Income from Other Sources — What It Includes

"Income from Other Sources" is the residual income head under the Income Tax Act — it covers everything that doesn't fall under salary, house property, business/profession, or capital gains. Key items: interest on FDs and savings accounts, dividends from shares and mutual funds, freelance and consulting income (unless declared as business), gifts received above Rs 50,000 from non-relatives, lottery and game show winnings, and interest on income tax refunds.

Savings account interest — the 80TTA deduction

Under the old tax regime, Section 80TTA allows a deduction of up to Rs 10,000 on interest earned from savings accounts in banks, co-operative societies, and post offices. Senior citizens get the more generous Section 80TTB — up to Rs 50,000 on interest from all bank deposits (savings + FD + RD). Banks do not deduct TDS on savings account interest; you must declare it in your ITR.
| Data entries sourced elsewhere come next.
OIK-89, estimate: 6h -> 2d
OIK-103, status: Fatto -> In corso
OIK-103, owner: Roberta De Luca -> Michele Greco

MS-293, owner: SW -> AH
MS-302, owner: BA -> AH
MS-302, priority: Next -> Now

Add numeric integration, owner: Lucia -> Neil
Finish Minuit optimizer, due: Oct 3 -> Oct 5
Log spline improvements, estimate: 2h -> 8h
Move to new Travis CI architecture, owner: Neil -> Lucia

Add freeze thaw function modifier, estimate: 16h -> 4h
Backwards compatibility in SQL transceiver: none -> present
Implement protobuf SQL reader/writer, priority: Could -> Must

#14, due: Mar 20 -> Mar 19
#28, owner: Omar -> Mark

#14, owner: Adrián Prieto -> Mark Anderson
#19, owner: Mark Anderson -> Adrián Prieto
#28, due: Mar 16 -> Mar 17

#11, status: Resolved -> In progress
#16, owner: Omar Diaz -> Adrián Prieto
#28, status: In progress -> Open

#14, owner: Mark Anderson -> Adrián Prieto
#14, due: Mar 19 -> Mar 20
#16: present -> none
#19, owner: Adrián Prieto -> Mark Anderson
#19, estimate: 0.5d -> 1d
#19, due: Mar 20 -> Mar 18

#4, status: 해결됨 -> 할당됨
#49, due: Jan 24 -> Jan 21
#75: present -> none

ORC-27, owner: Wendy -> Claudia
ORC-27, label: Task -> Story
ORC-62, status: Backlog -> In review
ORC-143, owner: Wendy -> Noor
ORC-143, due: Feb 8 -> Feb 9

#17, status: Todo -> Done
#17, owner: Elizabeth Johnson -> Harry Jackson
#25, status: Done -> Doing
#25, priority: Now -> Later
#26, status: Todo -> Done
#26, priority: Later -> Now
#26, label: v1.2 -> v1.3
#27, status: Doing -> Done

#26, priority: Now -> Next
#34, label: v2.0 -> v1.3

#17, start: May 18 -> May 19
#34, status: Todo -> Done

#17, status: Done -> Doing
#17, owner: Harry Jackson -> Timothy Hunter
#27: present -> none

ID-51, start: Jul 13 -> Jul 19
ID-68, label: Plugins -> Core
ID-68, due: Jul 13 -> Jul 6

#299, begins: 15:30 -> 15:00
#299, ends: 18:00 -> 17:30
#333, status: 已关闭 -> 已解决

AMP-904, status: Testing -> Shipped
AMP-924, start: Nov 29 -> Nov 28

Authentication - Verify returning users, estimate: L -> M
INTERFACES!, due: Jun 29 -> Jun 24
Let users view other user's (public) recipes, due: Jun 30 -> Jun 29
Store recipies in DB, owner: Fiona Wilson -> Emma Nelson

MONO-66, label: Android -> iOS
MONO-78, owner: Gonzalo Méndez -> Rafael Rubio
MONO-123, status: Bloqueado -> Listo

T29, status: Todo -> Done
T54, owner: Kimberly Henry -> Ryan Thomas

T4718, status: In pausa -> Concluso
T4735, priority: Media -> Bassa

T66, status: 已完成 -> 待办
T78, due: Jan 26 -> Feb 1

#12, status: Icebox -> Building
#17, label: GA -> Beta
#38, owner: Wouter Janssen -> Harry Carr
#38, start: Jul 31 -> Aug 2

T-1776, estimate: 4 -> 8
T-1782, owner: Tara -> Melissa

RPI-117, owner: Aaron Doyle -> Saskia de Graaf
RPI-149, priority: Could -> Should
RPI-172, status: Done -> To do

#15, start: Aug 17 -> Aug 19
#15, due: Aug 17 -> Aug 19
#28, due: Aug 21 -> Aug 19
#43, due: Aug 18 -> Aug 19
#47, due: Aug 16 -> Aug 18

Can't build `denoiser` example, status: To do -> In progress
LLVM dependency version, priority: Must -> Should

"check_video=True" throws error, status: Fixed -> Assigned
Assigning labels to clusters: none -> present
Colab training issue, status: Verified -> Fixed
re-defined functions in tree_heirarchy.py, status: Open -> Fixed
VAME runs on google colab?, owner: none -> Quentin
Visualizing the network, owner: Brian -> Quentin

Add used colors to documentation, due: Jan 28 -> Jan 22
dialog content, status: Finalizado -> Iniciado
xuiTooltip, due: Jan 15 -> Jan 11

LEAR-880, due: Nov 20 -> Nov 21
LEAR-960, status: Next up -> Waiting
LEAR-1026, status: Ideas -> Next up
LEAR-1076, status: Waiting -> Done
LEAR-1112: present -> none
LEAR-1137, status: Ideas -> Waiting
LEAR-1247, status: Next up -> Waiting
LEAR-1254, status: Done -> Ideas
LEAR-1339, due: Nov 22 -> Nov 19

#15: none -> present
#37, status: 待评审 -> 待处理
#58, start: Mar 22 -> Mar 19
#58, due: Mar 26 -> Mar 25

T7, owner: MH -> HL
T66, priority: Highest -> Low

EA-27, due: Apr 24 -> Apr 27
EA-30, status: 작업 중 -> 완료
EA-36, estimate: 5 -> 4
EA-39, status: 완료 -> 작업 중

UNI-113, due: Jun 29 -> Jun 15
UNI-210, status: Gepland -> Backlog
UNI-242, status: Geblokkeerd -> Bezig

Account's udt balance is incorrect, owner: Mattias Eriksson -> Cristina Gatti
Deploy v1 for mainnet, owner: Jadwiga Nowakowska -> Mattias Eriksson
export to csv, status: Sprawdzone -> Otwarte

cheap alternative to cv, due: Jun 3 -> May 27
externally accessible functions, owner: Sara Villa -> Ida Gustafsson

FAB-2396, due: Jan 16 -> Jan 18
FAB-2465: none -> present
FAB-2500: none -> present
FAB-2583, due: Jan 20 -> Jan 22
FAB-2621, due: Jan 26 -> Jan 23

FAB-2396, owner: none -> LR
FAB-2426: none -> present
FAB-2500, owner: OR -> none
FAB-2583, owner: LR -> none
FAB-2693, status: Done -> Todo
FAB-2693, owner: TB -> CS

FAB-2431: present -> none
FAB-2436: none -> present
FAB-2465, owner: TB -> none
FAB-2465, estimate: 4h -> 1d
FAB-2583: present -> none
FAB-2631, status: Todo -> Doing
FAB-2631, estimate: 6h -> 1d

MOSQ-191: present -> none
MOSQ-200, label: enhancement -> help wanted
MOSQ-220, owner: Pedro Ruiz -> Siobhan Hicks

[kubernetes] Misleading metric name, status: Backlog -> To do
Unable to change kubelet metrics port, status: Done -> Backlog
Dividend taxation post-2020

Since FY 2020-21, dividends are taxable in the hands of shareholders at their slab rate (classical dividend taxation). Companies deduct 10% TDS on dividends above Rs 5,000 per shareholder per year. If you receive Rs 1 lakh in dividends and are in the 30% slab, you owe Rs 30,000 in tax — but only Rs 10,000 has been deducted as TDS. The remaining Rs 20,000 must be paid via advance tax or ITR payment.

Gift taxation rules

Cash gifts, property gifts, or gifts of shares/securities above Rs 50,000 received from non-relatives in a single year are taxable as income from other sources. The entire gift amount (not just the excess over Rs 50,000) is taxable. Gifts from specified relatives (spouse, siblings, parents, children, grandchildren, in-laws) are fully exempt regardless of amount. Gifts received on marriage, via inheritance, or from local authorities are also exempt.

Frequently asked questions

What comes under income from other sources?
Income from other sources is a residual category: FD and savings interest, dividends, gifts received above Rs 50,000 from non-relatives, lottery winnings, freelance income (if not business), royalties, interest on IT refund, and family pension. All are taxable at slab rate unless specifically exempt.
Is savings account interest taxable?
Yes, but Section 80TTA allows Rs 10,000 deduction on savings interest (old regime only). Interest above Rs 10,000 is taxable. Senior citizens get Rs 50,000 deduction u/s 80TTB on all bank interest (savings + FD). Banks do not deduct TDS on savings interest — you must declare it in ITR.
How are gifts taxed in India?
Cash gifts above Rs 50,000 from non-relatives are fully taxable as income from other sources. Gifts from relatives (spouse, siblings, parents, children) are fully exempt regardless of amount. Gifts received on marriage (from anyone), inheritance, and gifts from local authorities are also exempt.
How are dividends taxed after the 2020 amendment?
Post-FY 2020-21, dividends are taxable in recipient's hands at slab rate (classical taxation). Companies deduct 10% TDS on dividends above Rs 5,000 per year. If your slab is 30%, you owe an additional 20% (30% − 10% TDS) via advance tax or ITR payment.